У дверей столовой Дарьи Ивановны стоят Милочка, Ланская, Томский и Алексей Васильевич и смотрят на детский праздник. Ланская целый день ездила по наряду с «Петрушкой» {57}, и щеки ее покрылись легкой тенью загара. Она была на Сараджиевском заводе в пяти верстах от города, где живут рабочие строящейся железнодорожной ветки, оборванные ингуши, лежала на траве, бродила по запущенному саду, где до сих пор еще валяются коньячные бутылки с тигром на этикетке, пила кобылье молоко и танцевала под зурну {58} — наурскую {59}. Оперный актер пел «Казбек». Ингуши в честь приезжих стреляли в небо. Никакой политпропаганды не вышло, потому что никто из приехавших не понимал по-ингушски, а ингуши не понимали по-русски.
Но зато актеры впервые за это лето удосужились увидеть так близко горы, деревенское солнце, поля и лес.
Старый, весь обросший сивыми волосами одноглазый ингуш, пропахший черемшой, в бурых лохмотьях и с великолепным кинжалом в чеканных серебряных ножнах, смотался на каурой поджарой лошаденке к себе в аул и привез в синем эмалированном чайнике горячую араку и брынзу.
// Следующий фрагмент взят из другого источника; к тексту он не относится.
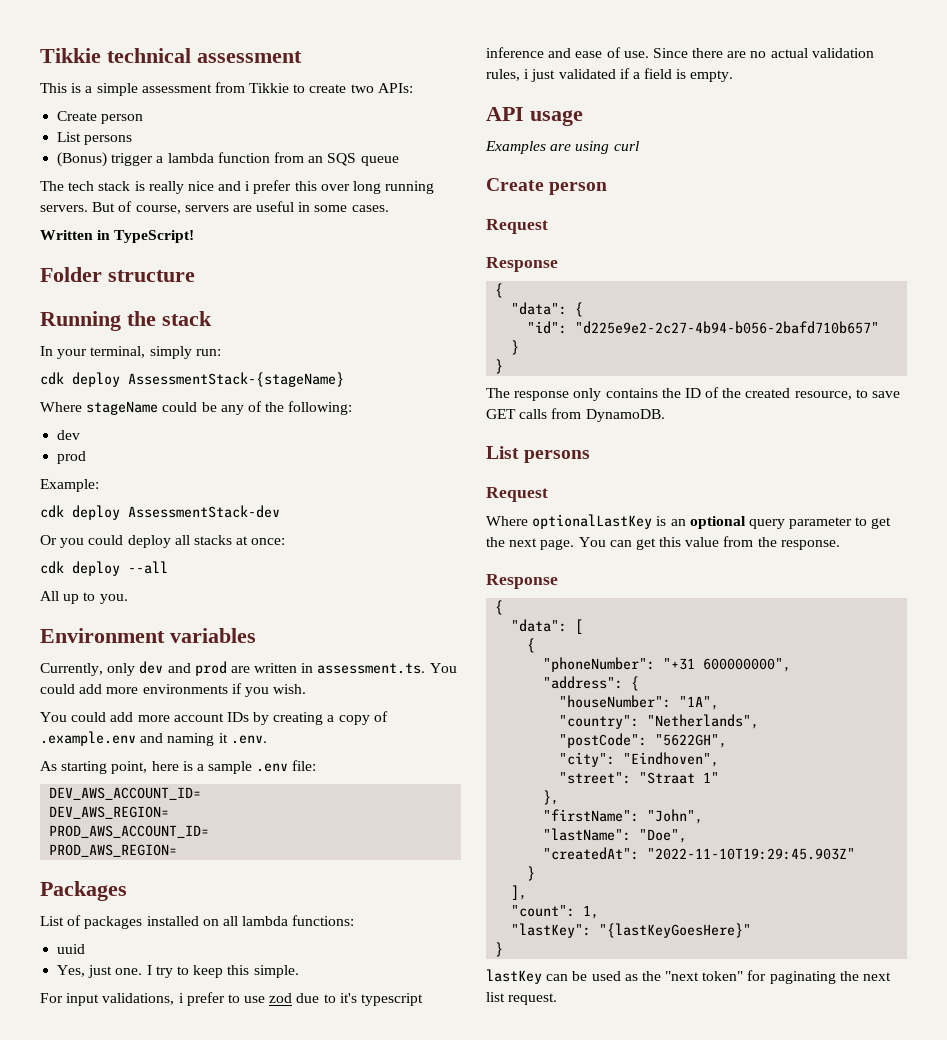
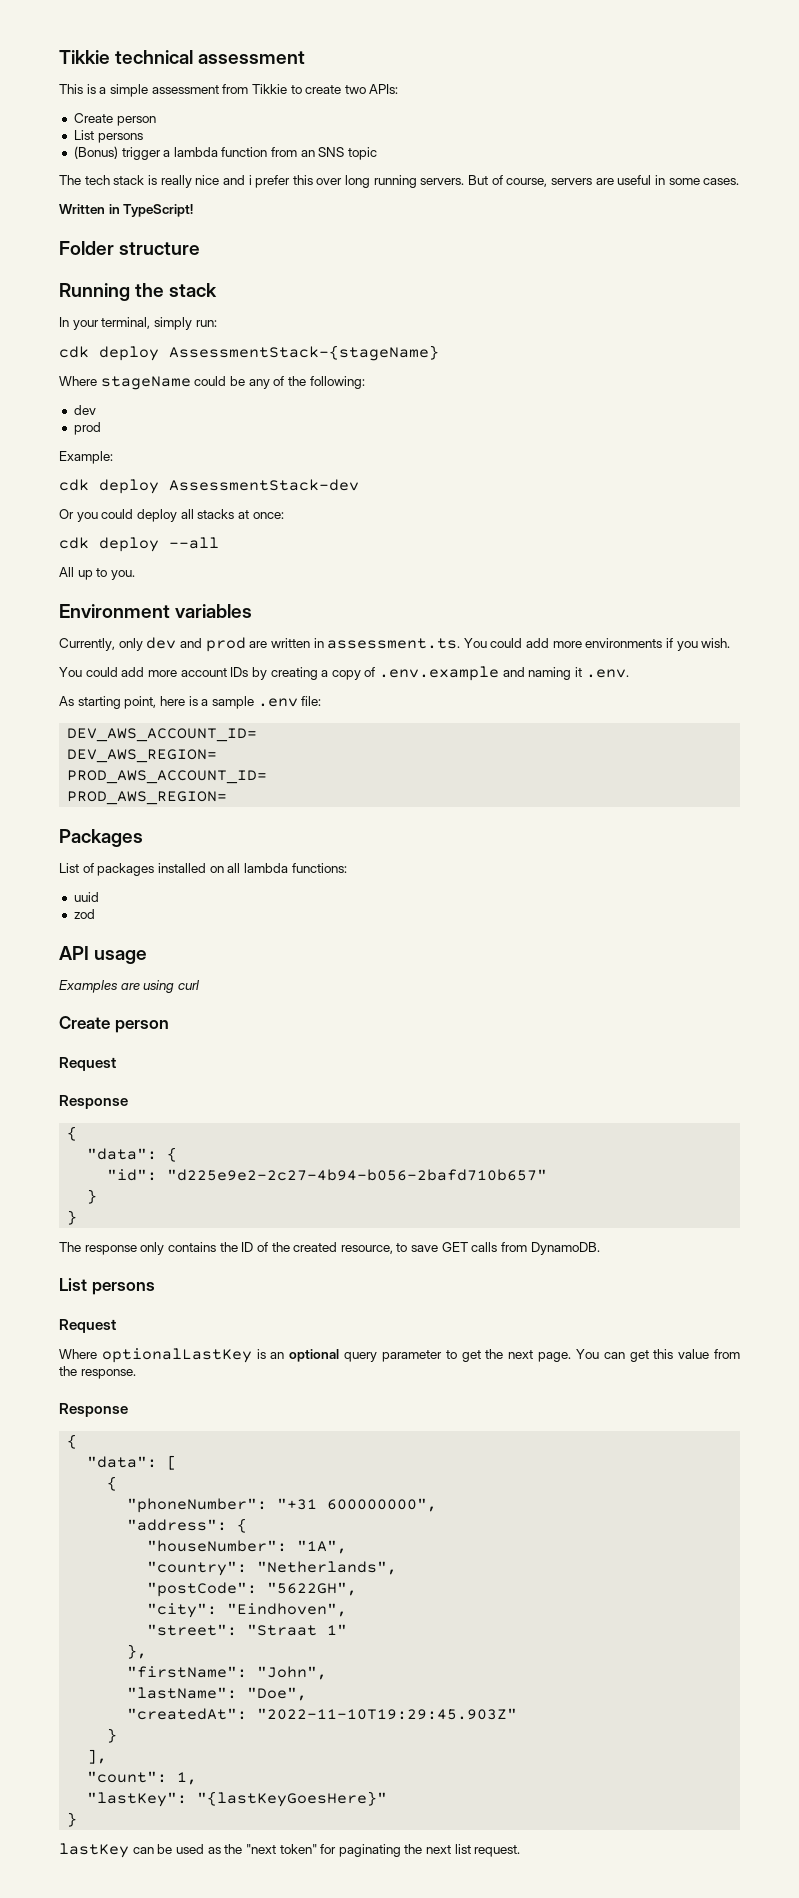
[327,153,399,166] SQS queue -> [318,147,378,160] SNS topic
[40,731,136,746] .example.env -> [379,666,500,681] .env.example
[57,965,299,978] [40,992,424,1006] [486,47,874,58] [486,68,734,82] Yes, just one. I try to keep this simple. // For input validations, i prefer to use zod due to it's typescript inference and ease of use. Since there are no actual validation rules, i just validated if a field is empty. -> [73,909,95,919] zod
Старика выбрали тамадой, и все пили, морщась, мутную беловатую жидкость по очереди из одной жестяной кружки, лежа в высокой траве, пахнущей мятой и медом. А старик кривил беззубый рот, хлопал в ладоши, хрипел какие-то непонятные слова и очень похож был на старого носатого удода. Осы летали над чайником, упивались аракой и, осмелев, ползали тут же по разморившимся людям.
Ланская лежала навзничь, подставив лицо солнцу, жмуря глаза на мреющее небо, и вспомнила свой первый сезон по окончании театральной школы. Городок был маленький, на Украине, и каждый день Зинаида Петровна шла в поле и лежала там, ни о чем не думая. Потом уже, перед закрытием театра, она попробовала понюхать кокаин… Да, это было перед самым закрытием сезона, перед отъездом в Москву. Вдруг совершенно ясно стало для всех, что в труппе совсем не было так благополучно, как это казалось раньше. Напротив. Многие разъезжались врагами и даже не кланялись друг другу. Некоторые семейные узы, благословенные долгими годами совместной жизни, оказались далеко не прочными.